I’m always amazed by the myriad of influences in Jamaican cuisine, as well as the island’s astounding produce. So this dish reflects the impact of Montego Bay’s Hindustani or Indo-Jamaican community.
Serve with rice or, for a real Jamaican kick, with Grandma Southby’s Rice and Peas.
200g white fish — anything firm and sustainable: haddock, pollock, farmed cod — cut into chunks
1 x 400g tin chopped tomatoes
1 teaspoon coriander seeds
1 teaspoon black mustard seeds
1 teaspoon cumin seeds
2 allspice berries
½ teaspoon chilli flakes
1 tablespoon vegetable oil
1 shallot, peeled and chopped
1 small or ½ large clove garlic, peeled and chopped
2 fresh Kaffir lime leaves
½ teaspoon sea salt
½ teaspoon tamarind puree
½ lime, juiced
2 tablespoons coconut cream or yogurt (optional)
1. Heat a dry frying pan and toast the coriander seeds, mustard seeds, cumin seeds and allspice berries over a low heat for 3–4 minutes, until fragrant. Grind them up in a pestle and mortar or a spice mill. Set aside.

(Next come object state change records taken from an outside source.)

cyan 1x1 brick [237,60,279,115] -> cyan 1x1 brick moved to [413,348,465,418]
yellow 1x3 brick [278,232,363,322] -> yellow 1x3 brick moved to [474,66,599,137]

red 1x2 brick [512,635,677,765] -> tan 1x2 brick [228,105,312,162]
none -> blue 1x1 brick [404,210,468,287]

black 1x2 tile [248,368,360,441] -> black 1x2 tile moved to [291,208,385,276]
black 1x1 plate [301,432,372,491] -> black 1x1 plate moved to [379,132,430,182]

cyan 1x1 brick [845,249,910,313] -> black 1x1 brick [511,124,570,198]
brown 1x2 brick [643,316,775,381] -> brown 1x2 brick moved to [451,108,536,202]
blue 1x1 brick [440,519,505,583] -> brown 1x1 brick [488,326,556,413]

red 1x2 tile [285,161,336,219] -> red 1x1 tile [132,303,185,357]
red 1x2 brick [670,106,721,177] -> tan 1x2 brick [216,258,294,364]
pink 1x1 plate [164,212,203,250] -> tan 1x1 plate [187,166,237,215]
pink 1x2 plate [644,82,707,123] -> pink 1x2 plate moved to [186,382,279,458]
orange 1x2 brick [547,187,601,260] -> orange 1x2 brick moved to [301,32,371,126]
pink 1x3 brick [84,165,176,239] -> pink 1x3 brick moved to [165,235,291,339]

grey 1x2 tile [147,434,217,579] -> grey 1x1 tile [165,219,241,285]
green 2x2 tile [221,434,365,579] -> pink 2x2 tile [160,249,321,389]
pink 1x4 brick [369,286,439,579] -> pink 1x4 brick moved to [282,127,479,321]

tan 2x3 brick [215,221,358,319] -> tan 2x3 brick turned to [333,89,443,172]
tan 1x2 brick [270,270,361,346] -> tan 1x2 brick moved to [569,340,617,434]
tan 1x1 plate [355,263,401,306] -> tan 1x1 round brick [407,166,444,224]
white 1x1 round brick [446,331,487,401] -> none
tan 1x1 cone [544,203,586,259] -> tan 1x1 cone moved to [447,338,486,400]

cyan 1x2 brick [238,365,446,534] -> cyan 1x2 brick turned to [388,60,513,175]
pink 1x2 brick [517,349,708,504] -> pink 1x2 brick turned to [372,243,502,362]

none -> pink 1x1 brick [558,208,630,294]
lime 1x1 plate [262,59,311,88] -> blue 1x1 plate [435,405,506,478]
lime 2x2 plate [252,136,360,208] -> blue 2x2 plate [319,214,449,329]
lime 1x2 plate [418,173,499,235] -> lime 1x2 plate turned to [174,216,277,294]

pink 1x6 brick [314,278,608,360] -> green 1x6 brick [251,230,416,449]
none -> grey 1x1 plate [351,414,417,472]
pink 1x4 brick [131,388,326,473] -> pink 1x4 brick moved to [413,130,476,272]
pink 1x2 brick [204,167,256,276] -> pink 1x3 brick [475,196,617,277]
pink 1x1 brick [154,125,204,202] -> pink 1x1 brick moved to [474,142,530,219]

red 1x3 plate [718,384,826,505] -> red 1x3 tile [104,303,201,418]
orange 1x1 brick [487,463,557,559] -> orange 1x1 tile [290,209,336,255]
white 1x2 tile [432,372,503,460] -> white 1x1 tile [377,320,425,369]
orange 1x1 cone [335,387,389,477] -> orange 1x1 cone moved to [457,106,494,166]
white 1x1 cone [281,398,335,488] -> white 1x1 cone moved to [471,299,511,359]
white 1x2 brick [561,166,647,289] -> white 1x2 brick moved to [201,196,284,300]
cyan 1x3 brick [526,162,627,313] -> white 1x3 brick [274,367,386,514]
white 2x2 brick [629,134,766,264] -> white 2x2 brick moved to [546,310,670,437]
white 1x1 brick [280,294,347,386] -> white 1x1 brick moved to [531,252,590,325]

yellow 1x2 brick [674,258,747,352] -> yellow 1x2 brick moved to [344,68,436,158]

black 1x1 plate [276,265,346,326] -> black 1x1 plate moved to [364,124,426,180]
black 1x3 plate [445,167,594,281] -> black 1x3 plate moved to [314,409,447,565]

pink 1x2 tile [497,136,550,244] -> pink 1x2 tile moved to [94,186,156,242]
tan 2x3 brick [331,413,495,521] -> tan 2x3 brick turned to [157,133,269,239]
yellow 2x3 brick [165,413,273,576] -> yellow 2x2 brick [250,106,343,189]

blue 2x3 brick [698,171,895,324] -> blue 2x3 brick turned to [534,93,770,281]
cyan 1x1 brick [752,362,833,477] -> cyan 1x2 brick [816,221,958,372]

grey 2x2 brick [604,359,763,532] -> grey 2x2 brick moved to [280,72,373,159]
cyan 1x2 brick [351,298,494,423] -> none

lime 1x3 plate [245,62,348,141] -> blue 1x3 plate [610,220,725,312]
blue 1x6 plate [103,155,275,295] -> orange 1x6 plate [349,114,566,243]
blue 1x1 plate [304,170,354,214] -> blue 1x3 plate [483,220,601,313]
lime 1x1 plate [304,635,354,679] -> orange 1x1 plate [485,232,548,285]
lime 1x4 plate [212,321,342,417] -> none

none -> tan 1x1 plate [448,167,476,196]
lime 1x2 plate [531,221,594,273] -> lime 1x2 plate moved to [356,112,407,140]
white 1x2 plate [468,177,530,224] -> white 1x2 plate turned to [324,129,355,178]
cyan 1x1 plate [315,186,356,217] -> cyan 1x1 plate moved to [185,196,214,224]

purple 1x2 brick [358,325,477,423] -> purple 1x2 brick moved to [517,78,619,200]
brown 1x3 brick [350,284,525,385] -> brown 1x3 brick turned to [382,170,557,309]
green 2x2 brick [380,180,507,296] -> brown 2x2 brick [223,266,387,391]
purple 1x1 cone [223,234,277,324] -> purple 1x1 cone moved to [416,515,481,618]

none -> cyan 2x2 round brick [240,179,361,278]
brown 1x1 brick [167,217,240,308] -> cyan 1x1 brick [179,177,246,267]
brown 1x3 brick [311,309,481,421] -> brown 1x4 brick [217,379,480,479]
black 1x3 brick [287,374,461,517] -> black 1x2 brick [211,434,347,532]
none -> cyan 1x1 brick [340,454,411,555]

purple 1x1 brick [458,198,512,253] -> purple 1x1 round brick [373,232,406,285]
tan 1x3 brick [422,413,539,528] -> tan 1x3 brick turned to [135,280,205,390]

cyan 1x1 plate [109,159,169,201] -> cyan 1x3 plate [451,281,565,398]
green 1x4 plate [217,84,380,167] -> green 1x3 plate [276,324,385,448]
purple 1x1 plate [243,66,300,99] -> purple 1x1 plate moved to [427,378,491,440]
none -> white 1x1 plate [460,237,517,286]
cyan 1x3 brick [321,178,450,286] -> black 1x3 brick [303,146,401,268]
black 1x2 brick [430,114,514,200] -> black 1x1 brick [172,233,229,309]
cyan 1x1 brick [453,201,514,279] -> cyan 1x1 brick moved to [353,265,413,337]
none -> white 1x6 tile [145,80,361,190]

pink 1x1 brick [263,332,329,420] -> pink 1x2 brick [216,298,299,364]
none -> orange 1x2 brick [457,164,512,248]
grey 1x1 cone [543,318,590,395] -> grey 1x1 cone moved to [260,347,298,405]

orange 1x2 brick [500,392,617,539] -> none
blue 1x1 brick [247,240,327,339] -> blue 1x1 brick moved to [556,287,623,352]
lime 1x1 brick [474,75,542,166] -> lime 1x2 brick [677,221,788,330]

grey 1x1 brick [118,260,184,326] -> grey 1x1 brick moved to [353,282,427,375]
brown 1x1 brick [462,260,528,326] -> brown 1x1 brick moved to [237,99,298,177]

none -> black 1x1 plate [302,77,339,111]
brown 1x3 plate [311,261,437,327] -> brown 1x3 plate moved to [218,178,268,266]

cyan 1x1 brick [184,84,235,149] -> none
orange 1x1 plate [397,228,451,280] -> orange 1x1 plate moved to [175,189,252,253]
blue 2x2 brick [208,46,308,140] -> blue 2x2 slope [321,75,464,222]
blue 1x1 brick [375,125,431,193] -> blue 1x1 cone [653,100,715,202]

2. Heat the vegetable oil in a wide heavy-based pan, and soften the shallot and the garlic. Add the spices and stir for 30 seconds more. Add the tinned chopped tomatoes, the tamarind puree, the lime juice, one of the kaffir lime leaves, sea salt and a grinding of black pepper. Simmer for 1 minute.
3. Add your fish and simmer for another 3–5 minutes until the fish looks white and is breaking apart.
4. Taste for seasoning. If you like, swirl through some yogurt or coconut cream.
5. Serve with rice and garnish with the other lime leaf, slivered into ribbons.